EXERCISE AIM: Output exactly the lines from the one containing "Gameplay with a" through the final line of the entries below, both included, and skip the pictures.

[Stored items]
########################################

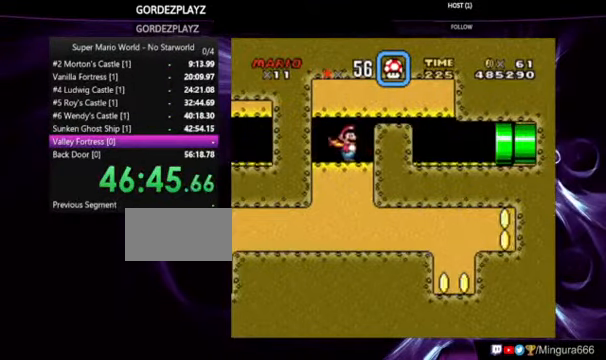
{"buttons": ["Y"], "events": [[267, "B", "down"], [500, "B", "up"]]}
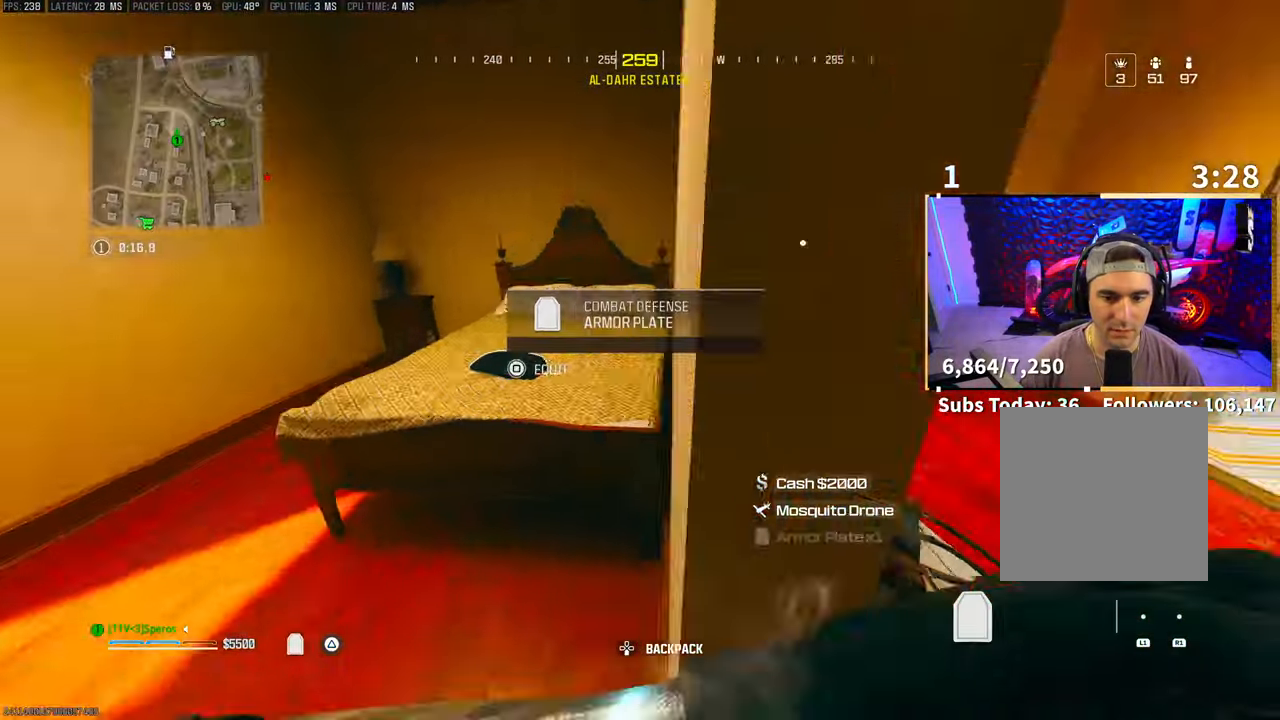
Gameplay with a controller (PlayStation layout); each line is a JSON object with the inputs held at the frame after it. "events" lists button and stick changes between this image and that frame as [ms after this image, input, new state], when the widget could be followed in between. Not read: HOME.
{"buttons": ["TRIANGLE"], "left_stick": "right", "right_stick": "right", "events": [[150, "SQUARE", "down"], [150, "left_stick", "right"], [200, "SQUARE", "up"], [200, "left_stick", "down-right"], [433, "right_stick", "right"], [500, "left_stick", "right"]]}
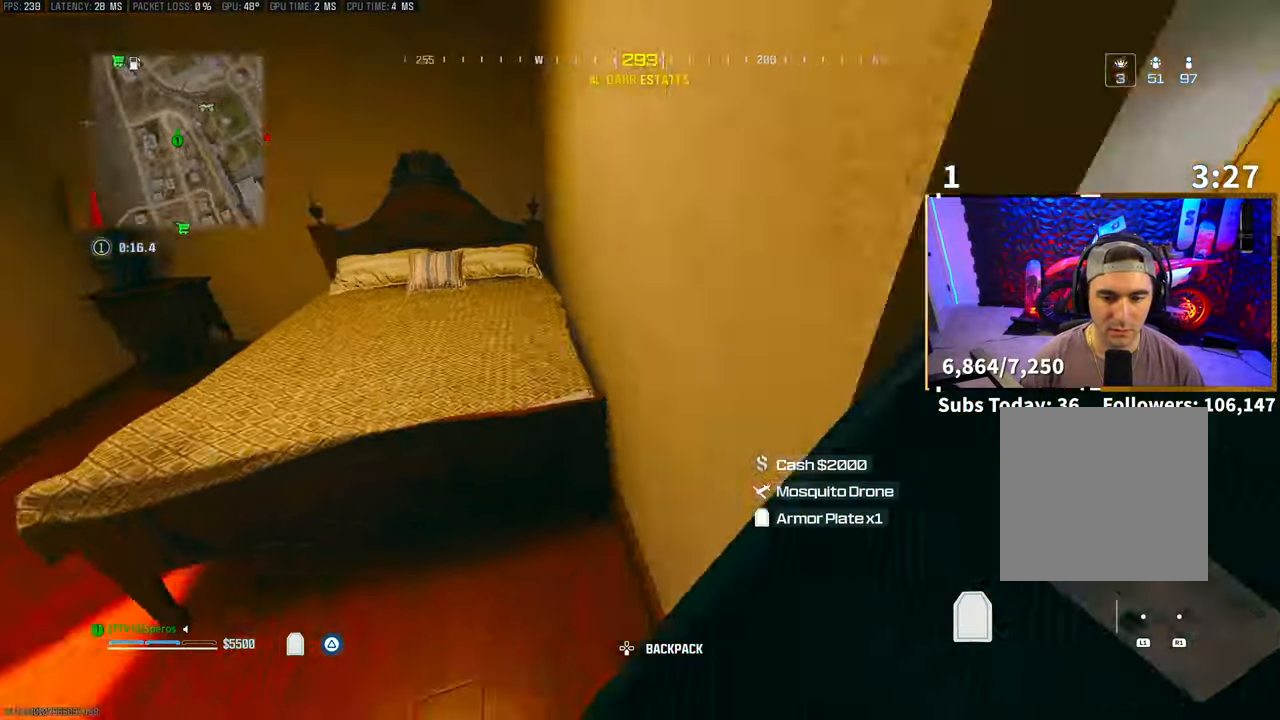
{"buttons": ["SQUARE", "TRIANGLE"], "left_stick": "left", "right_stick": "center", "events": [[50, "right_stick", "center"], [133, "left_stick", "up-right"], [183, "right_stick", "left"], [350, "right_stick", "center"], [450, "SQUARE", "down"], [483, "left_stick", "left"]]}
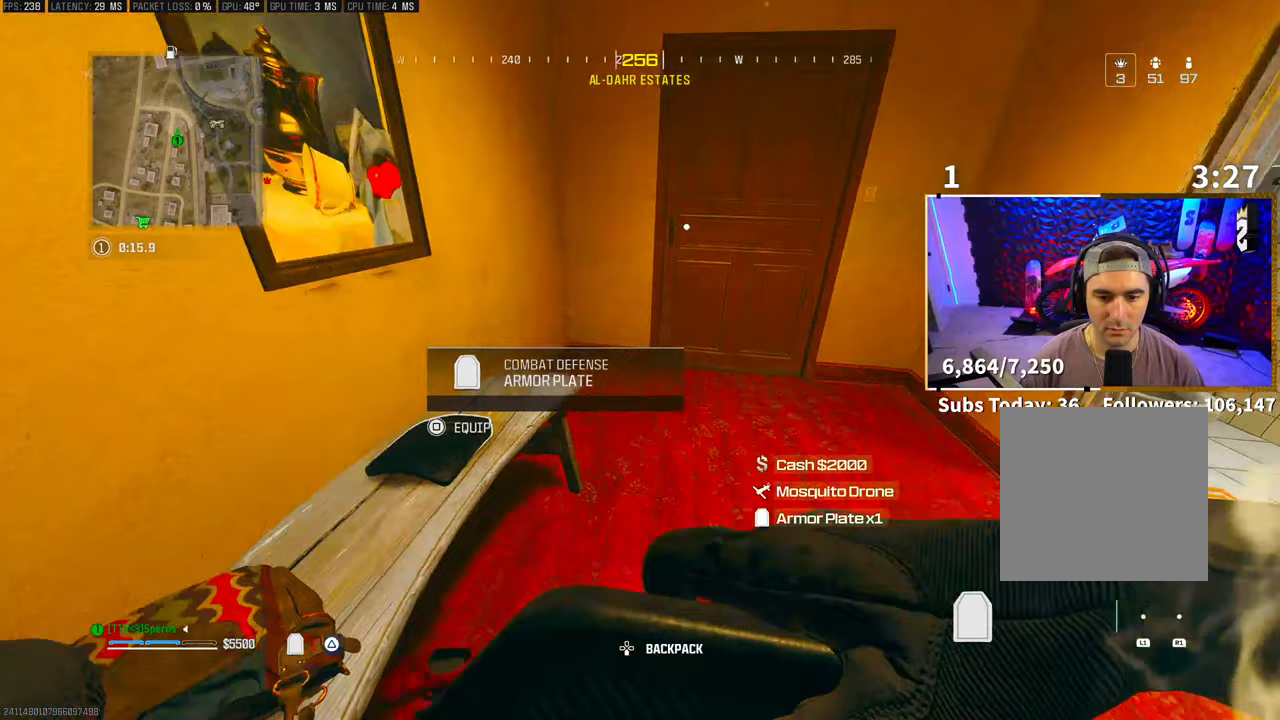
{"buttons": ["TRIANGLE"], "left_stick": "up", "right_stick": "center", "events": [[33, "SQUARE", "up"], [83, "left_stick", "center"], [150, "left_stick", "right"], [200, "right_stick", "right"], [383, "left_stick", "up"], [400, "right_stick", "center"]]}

########################################

SOLUTION TO THIS TASK:
Gameplay with a controller (PlayStation layout); each line is a JSON object with the inputs held at the frame after it. "events" lists button and stick changes between this image and that frame as [ms after this image, input, new state], when the widget could be followed in between. Not read: HOME.
{"buttons": ["TRIANGLE"], "left_stick": "right", "right_stick": "right", "events": [[150, "SQUARE", "down"], [150, "left_stick", "right"], [200, "SQUARE", "up"], [200, "left_stick", "down-right"], [433, "right_stick", "right"], [500, "left_stick", "right"]]}
{"buttons": ["SQUARE", "TRIANGLE"], "left_stick": "left", "right_stick": "center", "events": [[50, "right_stick", "center"], [133, "left_stick", "up-right"], [183, "right_stick", "left"], [350, "right_stick", "center"], [450, "SQUARE", "down"], [483, "left_stick", "left"]]}
{"buttons": ["TRIANGLE"], "left_stick": "up", "right_stick": "center", "events": [[33, "SQUARE", "up"], [83, "left_stick", "center"], [150, "left_stick", "right"], [200, "right_stick", "right"], [383, "left_stick", "up"], [400, "right_stick", "center"]]}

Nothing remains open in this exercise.